◆ THE PROBLEM
Reproduce every record below word for word, leaving out the pictures.

Dataset entries
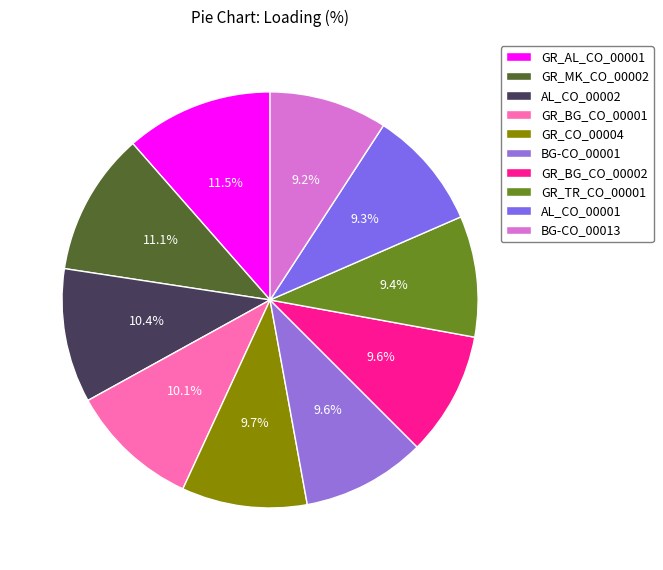

Which category has the biggest portion of the pie?

GR_AL_CO_00001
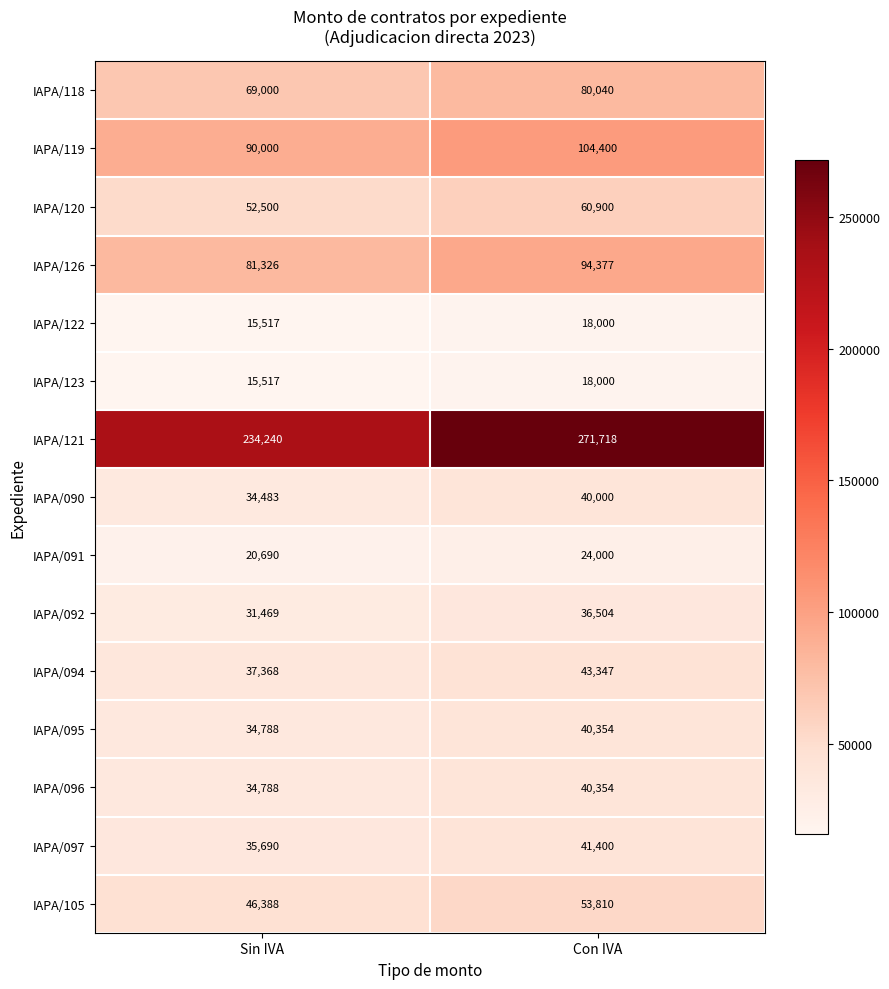

What is the minimum value shown in the chart?

15517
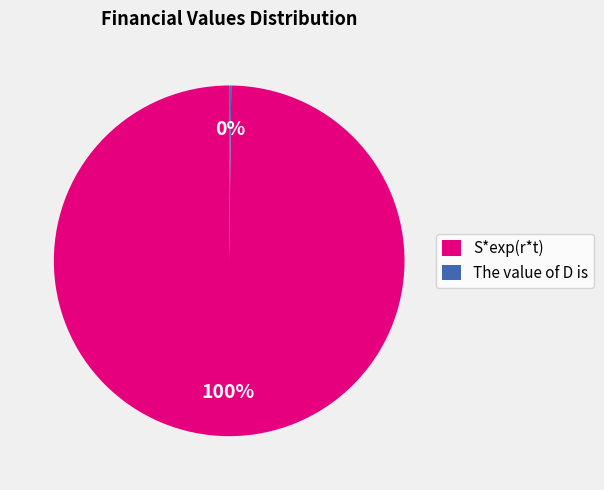

Is there any slice that represents more than half of the pie?

Yes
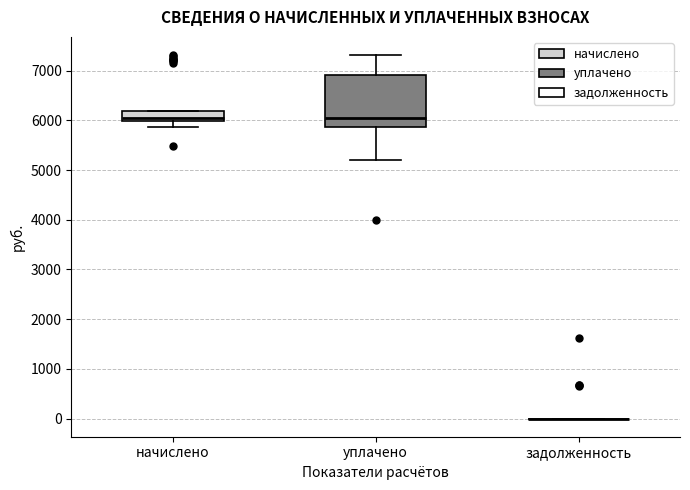

Reading left to right, transcribe this box plot: for each box, give where its median line is, the range the box spans, and where its two whiskers end, as read against the y-axis. The values are not printed on the chart, so give them approximately, as read against the axis.

начислено: median 6000 (just above the box's lower edge), box 6000 to 6200, whiskers 5900 to 6200
уплачено: median 6000, box 5900 to 6900, whiskers 5200 to 7300
задолженность: box collapsed to a line at 0, whiskers 0 to 0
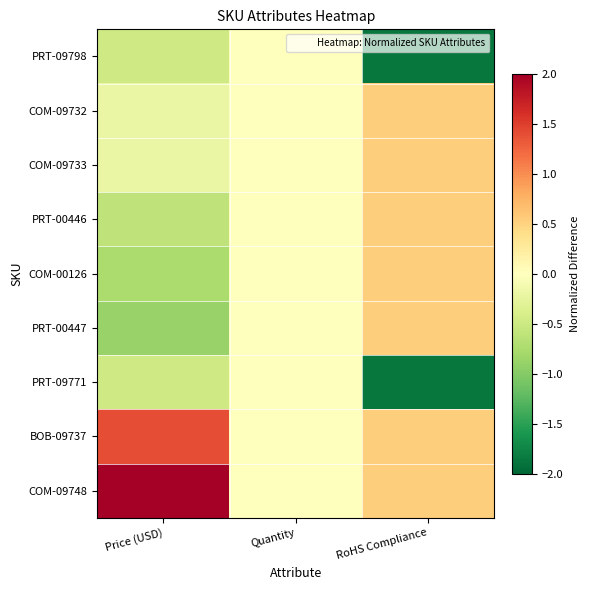

What is the spread (max minus min) of values at Price (USD)?

3.1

◆ SOLVED PROBLEM
Which category has the biggest portion of the pie?

GR_AL_CO_00001

What is the minimum value shown in the chart?

15517

Is there any slice that represents more than half of the pie?

Yes

Reading left to right, transcribe this box plot: for each box, give where its median line is, the range the box spans, and where its two whiskers end, as read against the y-axis. The values are not printed on the chart, so give them approximately, as read against the axis.

начислено: median 6000 (just above the box's lower edge), box 6000 to 6200, whiskers 5900 to 6200
уплачено: median 6000, box 5900 to 6900, whiskers 5200 to 7300
задолженность: box collapsed to a line at 0, whiskers 0 to 0

What is the spread (max minus min) of values at Price (USD)?

3.1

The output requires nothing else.